Folge ich Zadie Smith, erwartet mich ein Buch, das die Grenzen des klassischen englischen Romans ausreizt. Mich erwartet eine Prise Spinoza und vor allem „the famous Eliot effect, the narrative equivalent of surround sound“ – eine Interpretation des Genres Roman, die bewusst ohne Hauptfigur auskommt und stattdessen eine Vielfalt gleichrangiger Charaktere vorstellt. Die Frage nach dem Hauptcharakter ist so immer eine Frage der Perspektive.

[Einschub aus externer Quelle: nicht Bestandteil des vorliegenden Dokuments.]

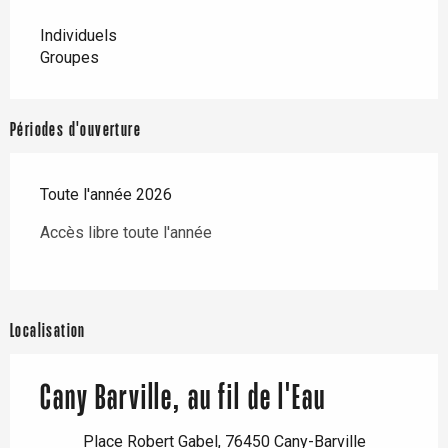
Individuels
Groupes
Périodes d'ouverture
Toute l'année 2026
Accès libre toute l'année
Localisation
Cany Barville, au fil de l'Eau
Place Robert Gabel, 76450 Cany-Barville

  • „The novel is a riot of subjectivity. To Mary Garth, Fred Vincy is the central character in Middlemarch. To Ladislaw, it is Dorothea. To Lydgate, it is Rosamund Vincy. To Rosamund, it is herself. And authorial attention is certainly diffuse.“

Folge ich Carolyn Steedman, erwartet mich ein Buch, das durch seine zeitliche Dissonanz strukturiert ist – Middlemarch wurde 1871 veröffentlicht, spielt aber in den Jahren 1829-32. Mich erwartet ein Buch, das Teil einer nostalgischen Bewegung im englischen Bürgertum der 1860er Jahre war. Mich erwartet ein Buch, das eine Rückprojektion des Moralismus der 1860er Jahre auf die sozialen Brüche und politischen Konflikte der 1830er vornimmt, statt sich ‚aus dem Archiv‘ zu bedienen.

  • „Eliot reads class, class concflict, political struggle and questions of political agency through the filter of ‚culture‘. […] Did she know about her own role of diminution and occlusion? – About a political story told in terms of something else?“

Vielleicht erwartet mich aber auch etwas ganz anderes. Vielleicht erwartet mich die Chance, Zadie Smith und Carolyn Steedman anders zu lesen. Vorweggenommene Lektüre ist Vorfreude – und damit die schönste Freude; gerade kurz vor Weihnachten, wenn auf den einen oder die andere vielleicht ein Buch wartet, über das man bereits etwas gelesen hat.

 

Literatur:

George Eliot: Middlemarch, London 2012 [1871].

Zadie Smith: Middlemarch and Everybody, in: dies., Changing My Mind. Occasional Essays, London 2009, S. 28-40 [dt.: Sinneswechsel: Gelegenheitsessays, KiWi 2015, übersetzt von Tanja Handels].

Carolyn Steedman: To Middlemarch: without benefit of archive, in: dies., Dust, Manchester 2001, S. 89-111.